[Source information]
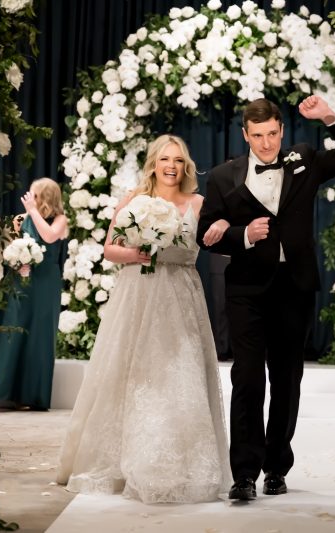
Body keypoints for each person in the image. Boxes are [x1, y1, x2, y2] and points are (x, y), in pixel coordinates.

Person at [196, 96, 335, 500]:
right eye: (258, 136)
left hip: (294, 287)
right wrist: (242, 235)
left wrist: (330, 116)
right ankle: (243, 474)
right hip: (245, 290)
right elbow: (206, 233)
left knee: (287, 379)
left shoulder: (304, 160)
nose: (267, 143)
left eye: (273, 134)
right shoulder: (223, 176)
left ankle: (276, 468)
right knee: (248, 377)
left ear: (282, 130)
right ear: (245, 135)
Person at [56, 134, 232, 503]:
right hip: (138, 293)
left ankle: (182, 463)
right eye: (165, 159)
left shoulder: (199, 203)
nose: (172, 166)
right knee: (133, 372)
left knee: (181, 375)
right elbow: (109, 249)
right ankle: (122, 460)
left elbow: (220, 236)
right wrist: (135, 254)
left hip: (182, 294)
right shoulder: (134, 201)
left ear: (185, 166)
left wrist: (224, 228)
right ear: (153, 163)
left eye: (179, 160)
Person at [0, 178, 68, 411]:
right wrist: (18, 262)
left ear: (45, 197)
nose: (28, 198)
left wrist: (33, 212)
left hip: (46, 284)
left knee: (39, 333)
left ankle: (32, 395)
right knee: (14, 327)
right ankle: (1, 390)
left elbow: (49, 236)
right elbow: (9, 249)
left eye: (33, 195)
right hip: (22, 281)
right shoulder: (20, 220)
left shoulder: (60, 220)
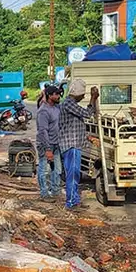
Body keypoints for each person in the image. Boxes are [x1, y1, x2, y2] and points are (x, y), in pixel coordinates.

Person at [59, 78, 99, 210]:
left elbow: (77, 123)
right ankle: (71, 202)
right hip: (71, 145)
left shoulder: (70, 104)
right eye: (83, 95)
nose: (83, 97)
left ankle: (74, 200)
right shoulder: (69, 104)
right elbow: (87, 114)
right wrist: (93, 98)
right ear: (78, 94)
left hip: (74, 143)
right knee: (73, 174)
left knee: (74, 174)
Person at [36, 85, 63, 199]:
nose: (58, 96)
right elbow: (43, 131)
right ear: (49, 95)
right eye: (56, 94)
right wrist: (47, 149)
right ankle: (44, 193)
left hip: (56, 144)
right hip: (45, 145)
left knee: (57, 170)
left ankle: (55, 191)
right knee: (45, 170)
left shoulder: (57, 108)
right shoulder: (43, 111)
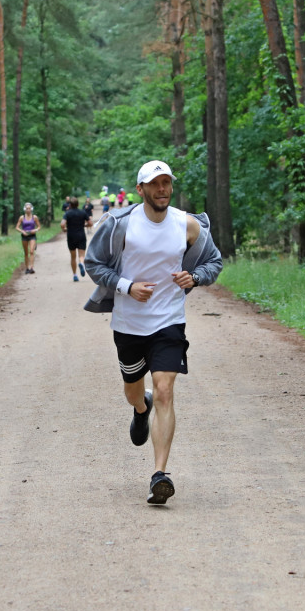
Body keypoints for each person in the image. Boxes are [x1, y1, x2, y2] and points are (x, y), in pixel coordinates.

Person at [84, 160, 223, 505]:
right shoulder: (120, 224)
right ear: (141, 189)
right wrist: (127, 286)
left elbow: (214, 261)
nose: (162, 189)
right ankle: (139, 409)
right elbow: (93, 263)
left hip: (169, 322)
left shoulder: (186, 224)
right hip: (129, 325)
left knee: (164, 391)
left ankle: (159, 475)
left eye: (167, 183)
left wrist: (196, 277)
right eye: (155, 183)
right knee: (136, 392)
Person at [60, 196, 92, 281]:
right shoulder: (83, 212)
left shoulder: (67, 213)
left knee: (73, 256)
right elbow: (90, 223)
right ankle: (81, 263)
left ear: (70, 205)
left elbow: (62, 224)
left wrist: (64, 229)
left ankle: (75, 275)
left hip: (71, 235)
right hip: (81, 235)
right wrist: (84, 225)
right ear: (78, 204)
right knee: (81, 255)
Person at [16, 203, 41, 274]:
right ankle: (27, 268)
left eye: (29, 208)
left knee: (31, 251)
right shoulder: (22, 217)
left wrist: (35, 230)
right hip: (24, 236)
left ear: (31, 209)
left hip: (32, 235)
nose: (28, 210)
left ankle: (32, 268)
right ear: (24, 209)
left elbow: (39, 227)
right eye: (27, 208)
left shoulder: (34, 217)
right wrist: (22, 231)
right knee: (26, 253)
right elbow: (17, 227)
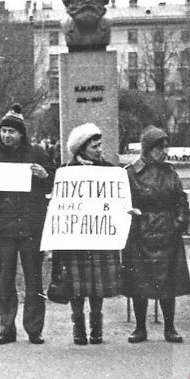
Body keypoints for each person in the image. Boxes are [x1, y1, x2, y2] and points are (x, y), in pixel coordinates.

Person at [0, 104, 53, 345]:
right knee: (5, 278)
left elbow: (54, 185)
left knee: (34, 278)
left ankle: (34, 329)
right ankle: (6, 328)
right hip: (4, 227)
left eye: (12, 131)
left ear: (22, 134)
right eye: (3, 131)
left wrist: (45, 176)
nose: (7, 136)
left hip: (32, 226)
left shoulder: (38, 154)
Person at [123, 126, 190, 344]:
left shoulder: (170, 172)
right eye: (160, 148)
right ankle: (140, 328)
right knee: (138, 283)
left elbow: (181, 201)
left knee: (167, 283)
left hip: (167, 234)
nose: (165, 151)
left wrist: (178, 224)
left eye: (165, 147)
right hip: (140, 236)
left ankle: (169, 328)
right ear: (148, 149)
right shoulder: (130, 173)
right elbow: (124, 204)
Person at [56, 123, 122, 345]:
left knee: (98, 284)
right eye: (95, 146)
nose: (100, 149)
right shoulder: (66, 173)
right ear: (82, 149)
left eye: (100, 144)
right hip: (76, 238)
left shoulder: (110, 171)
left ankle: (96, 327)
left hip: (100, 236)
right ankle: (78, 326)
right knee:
[/Source information]
**Work required**
Your answer is the exact run of lines above from the one with "left ankle: (182, 463)" through the one with "right ear: (141, 189)", both ends included, minus any picture.

**Written response**
left ankle: (182, 463)
right eye: (165, 159)
left shoulder: (199, 203)
nose: (172, 166)
right knee: (133, 372)
left knee: (181, 375)
right elbow: (109, 249)
right ankle: (122, 460)
left elbow: (220, 236)
right wrist: (135, 254)
left hip: (182, 294)
right shoulder: (134, 201)
left ear: (185, 166)
left wrist: (224, 228)
right ear: (153, 163)
left eye: (179, 160)
Person at [0, 178, 68, 411]:
right wrist: (18, 262)
left ear: (45, 197)
nose: (28, 198)
left wrist: (33, 212)
left hip: (46, 284)
left knee: (39, 333)
left ankle: (32, 395)
right knee: (14, 327)
right ankle: (1, 390)
left elbow: (49, 236)
right elbow: (9, 249)
left eye: (33, 195)
right hip: (22, 281)
right shoulder: (20, 220)
left shoulder: (60, 220)
Body keypoints for each person in the image. Boxes are [x1, y1, x2, y2] and points are (x, y), in pixel coordinates.

Person at [59, 78, 99, 210]:
left elbow: (77, 123)
right ankle: (71, 202)
right hip: (71, 145)
left shoulder: (70, 104)
right eye: (83, 95)
nose: (83, 97)
left ankle: (74, 200)
right shoulder: (69, 104)
right elbow: (87, 114)
right wrist: (93, 98)
right ear: (78, 94)
left hip: (74, 143)
right knee: (73, 174)
left knee: (74, 174)
Person at [36, 85, 63, 199]:
nose: (58, 96)
right elbow: (43, 131)
right ear: (49, 95)
right eye: (56, 94)
right wrist: (47, 149)
right ankle: (44, 193)
left hip: (56, 144)
right hip: (45, 145)
left knee: (57, 170)
left ankle: (55, 191)
right knee: (45, 170)
left shoulder: (57, 108)
right shoulder: (43, 111)
Body keypoints for each person in the image. Boxes are [x1, y1, x2, y2] and points are (x, y), in pixel coordinates.

Person at [84, 160, 223, 505]:
right shoulder: (120, 224)
right ear: (141, 189)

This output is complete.